PROBLEM TO SOLVE — Rewrite the lines below, renaming every "Associate" to "Professional" and leaving everything else unchanged.

Transcribed page contents
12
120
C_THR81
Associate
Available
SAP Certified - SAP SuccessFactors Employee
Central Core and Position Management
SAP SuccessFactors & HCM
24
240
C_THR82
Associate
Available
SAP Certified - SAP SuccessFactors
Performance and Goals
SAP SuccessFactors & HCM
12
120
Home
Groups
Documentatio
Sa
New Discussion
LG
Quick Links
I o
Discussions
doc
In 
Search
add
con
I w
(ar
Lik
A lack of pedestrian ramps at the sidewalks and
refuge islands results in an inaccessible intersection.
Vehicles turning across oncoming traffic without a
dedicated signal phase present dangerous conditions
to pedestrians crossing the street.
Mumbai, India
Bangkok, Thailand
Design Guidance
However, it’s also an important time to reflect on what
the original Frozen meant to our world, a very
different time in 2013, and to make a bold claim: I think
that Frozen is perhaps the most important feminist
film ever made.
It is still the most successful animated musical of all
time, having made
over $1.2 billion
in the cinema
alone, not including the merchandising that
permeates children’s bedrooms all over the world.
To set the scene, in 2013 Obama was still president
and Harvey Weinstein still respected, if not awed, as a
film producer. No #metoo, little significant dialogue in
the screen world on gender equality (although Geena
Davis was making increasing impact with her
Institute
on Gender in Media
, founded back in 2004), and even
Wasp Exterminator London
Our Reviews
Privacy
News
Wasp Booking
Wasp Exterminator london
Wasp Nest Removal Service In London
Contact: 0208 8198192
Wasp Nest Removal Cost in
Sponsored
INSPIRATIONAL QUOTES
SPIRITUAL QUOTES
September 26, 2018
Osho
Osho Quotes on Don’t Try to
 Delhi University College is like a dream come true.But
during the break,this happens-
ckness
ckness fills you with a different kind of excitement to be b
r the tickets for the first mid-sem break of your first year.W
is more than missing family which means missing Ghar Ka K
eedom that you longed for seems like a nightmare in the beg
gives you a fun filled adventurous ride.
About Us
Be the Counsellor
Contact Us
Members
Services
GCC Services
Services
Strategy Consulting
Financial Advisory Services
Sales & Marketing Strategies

RESPONSE —
12
120
C_THR81
Professional
Available
SAP Certified - SAP SuccessFactors Employee
Central Core and Position Management
SAP SuccessFactors & HCM
24
240
C_THR82
Professional
Available
SAP Certified - SAP SuccessFactors
Performance and Goals
SAP SuccessFactors & HCM
12
120
Home
Groups
Documentatio
Sa
New Discussion
LG
Quick Links
I o
Discussions
doc
In 
Search
add
con
I w
(ar
Lik
A lack of pedestrian ramps at the sidewalks and
refuge islands results in an inaccessible intersection.
Vehicles turning across oncoming traffic without a
dedicated signal phase present dangerous conditions
to pedestrians crossing the street.
Mumbai, India
Bangkok, Thailand
Design Guidance
However, it’s also an important time to reflect on what
the original Frozen meant to our world, a very
different time in 2013, and to make a bold claim: I think
that Frozen is perhaps the most important feminist
film ever made.
It is still the most successful animated musical of all
time, having made
over $1.2 billion
in the cinema
alone, not including the merchandising that
permeates children’s bedrooms all over the world.
To set the scene, in 2013 Obama was still president
and Harvey Weinstein still respected, if not awed, as a
film producer. No #metoo, little significant dialogue in
the screen world on gender equality (although Geena
Davis was making increasing impact with her
Institute
on Gender in Media
, founded back in 2004), and even
Wasp Exterminator London
Our Reviews
Privacy
News
Wasp Booking
Wasp Exterminator london
Wasp Nest Removal Service In London
Contact: 0208 8198192
Wasp Nest Removal Cost in
Sponsored
INSPIRATIONAL QUOTES
SPIRITUAL QUOTES
September 26, 2018
Osho
Osho Quotes on Don’t Try to
 Delhi University College is like a dream come true.But
during the break,this happens-
ckness
ckness fills you with a different kind of excitement to be b
r the tickets for the first mid-sem break of your first year.W
is more than missing family which means missing Ghar Ka K
eedom that you longed for seems like a nightmare in the beg
gives you a fun filled adventurous ride.
About Us
Be the Counsellor
Contact Us
Members
Services
GCC Services
Services
Strategy Consulting
Financial Advisory Services
Sales & Marketing Strategies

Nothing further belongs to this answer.